Even if there was no bad intent one can still transgress rechilus When he tells someone what so and so did to him or said about him. Rabbeinu Yona in Shaarei Tedhuva (74) says that a person is punished for negligence which results in lashon hara even though he had no intention of insulting the other. This would also apply to rechilus. For example, if Shimon rebukes Reuvain about what he said or did. Reuvain tries to defend himself and brings a proof because Yehuda did or said the same thing. Even if you weren’t trying to get Yehuda in trouble but if Reuvain thinks Shimon will start hating Yehuda, then that’s considered rechilus and cannot be said as a defense.
There are many proofs to this halacha.

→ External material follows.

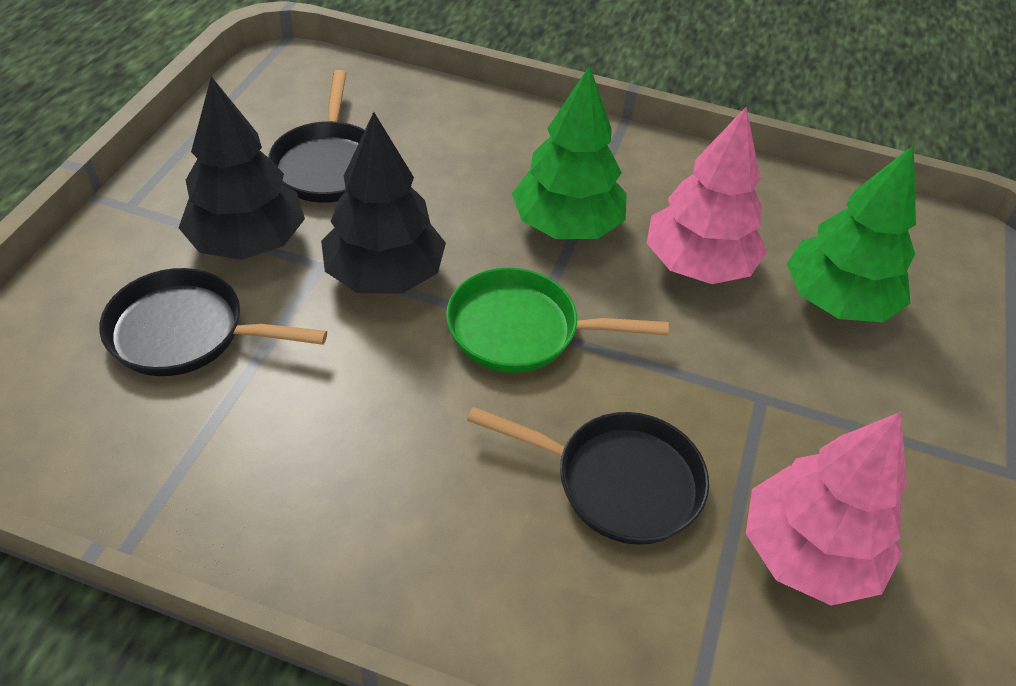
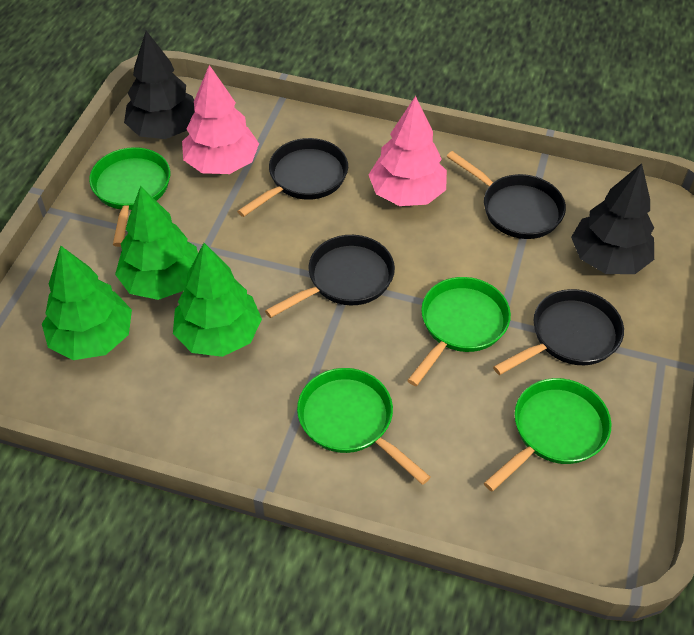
black pan: [99,268,327,376] [268,70,365,203] [467,407,709,545] = 3 -> [237,138,348,217] [265,235,395,318] [447,151,566,239] [493,289,624,375] = 4
green pan: [446,268,669,373] = 1 -> [89,147,170,247] [297,368,430,485] [407,277,511,386] [484,378,611,491] = 4
green tree: [512,65,627,239] [787,145,916,322] = 2 -> [42,246,132,360] [115,186,198,300] [173,243,262,357] = 3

For one, the Sifri in Biha’aloscha says that Miriam did not have any malicious intent when she told Aharon that Moshe separated from his wife, still in all she was punished. The Ramban in Devarim 24:9 says straight out that even if you have no intent to do any damage it’s still rechilus. Bottom line you have to think before you talk lest you come to be negligent in speaking rechilus.

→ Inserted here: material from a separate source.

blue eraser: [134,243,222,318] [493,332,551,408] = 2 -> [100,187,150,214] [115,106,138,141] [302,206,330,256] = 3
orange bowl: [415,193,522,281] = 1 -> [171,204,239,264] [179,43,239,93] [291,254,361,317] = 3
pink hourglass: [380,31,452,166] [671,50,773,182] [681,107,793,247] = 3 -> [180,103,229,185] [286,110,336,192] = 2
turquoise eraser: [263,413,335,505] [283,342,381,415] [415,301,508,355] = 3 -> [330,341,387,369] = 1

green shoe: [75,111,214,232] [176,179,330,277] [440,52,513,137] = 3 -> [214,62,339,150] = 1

Another clear-cut proof the Chofetz Chaim brings is from a gemara in Sanhedrin 30a. When the Jewish court presents the final decision in a case, Rebbe Yochanan holds that the official written document for the decision should not spell out which judges said guilty, and which said innocent because that would be rechilus. Clearly there is no malicious intent there, of trying to malign any judges. The court statement would just say which judge said what. Still in all it is rechilus.

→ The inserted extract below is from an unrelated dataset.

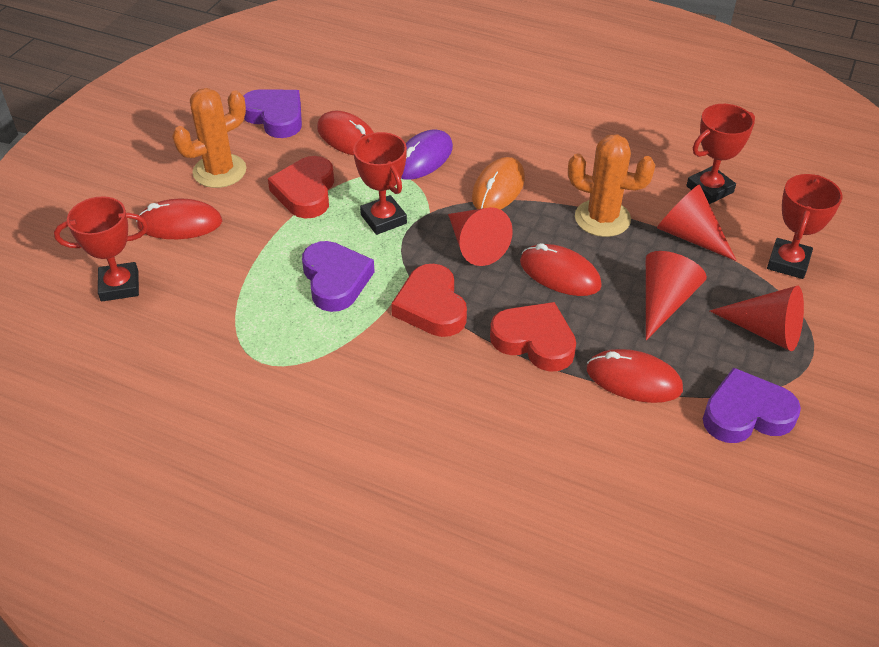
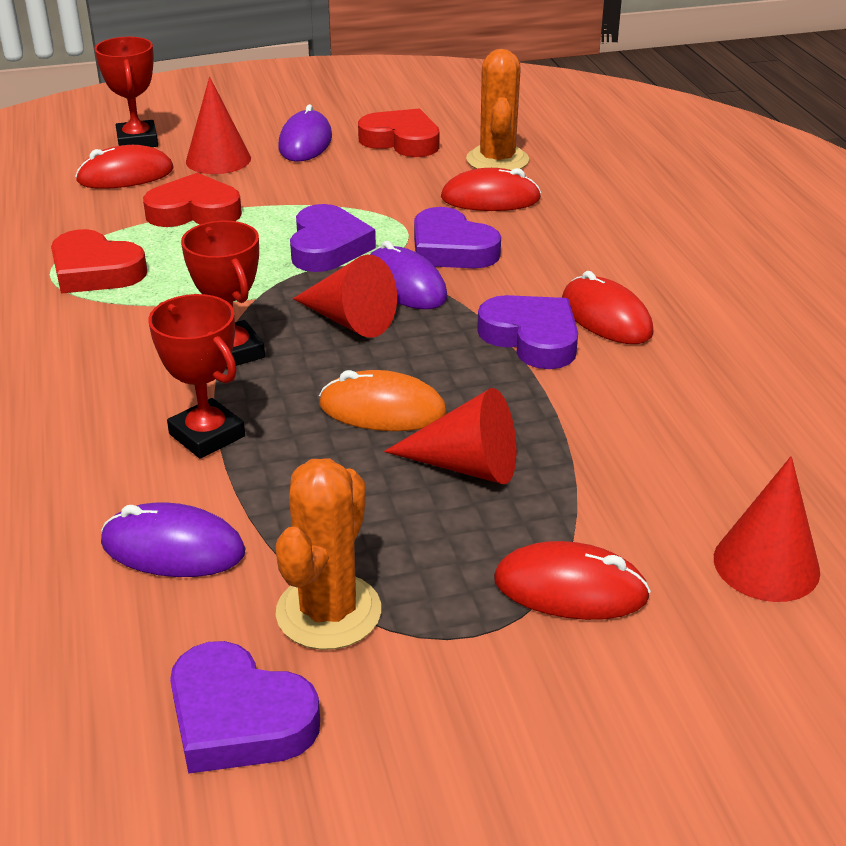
purple heart: [244,89,302,138] [302,241,375,312] [703,367,801,443] = 3 -> [170,641,320,774] [290,204,376,272] [414,207,501,268] [477,295,578,369] = 4
purple mouse: [401,130,453,180] = 1 -> [101,502,245,577] [278,104,332,162] [370,241,447,309] = 3
red trophy: [54,196,148,301] [353,132,407,235] [686,104,755,204] [767,174,843,279] = 4 -> [94,37,158,147] [148,294,245,459] [181,221,265,369] = 3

Another proof is from a gemara in Shabbos 33b where Rebbe Yehuda, Rebbe Yossi and Rebbe Shimon bar Yochai were sitting around shmuzing and Rebbe Yehuda ben gierim (he was a son of converts) was nearby listening. Rebbe Yehuda said that the Romans did so many wonderful things like build roads, bridges, and marketplaces. Rebbe Yossi stayed quiet. Rebbe Shimon bar Yochai said they did all that for their own benefit. Rebbe Yehuda ben Geirim told over this conversation to his students and parents. Somehow the Roman government found out about it. They rewarded Rebbe Yehuda, Rebbe Yossi went into exile and Rebbe Shimon bar Yochai was eventually executed. Before he was executed, he found Rebbe Yehuda ben Geirim one day in the market and he said what are you still doing around and he looked at him with an evil eye and Rebbe Yehuda ben geirim turned into a pile of bones. Now Rebbe Yehuda ben Geirim wasn’t trying to eat on Rebbe Shimon bar Yochai, and he was known to be a great rabbi with students but still what he said caused the execution of rebbe Shimon bar Yochai and therefore he was held liable for rechilus and deservingly punished as the Kesef Mishna points out.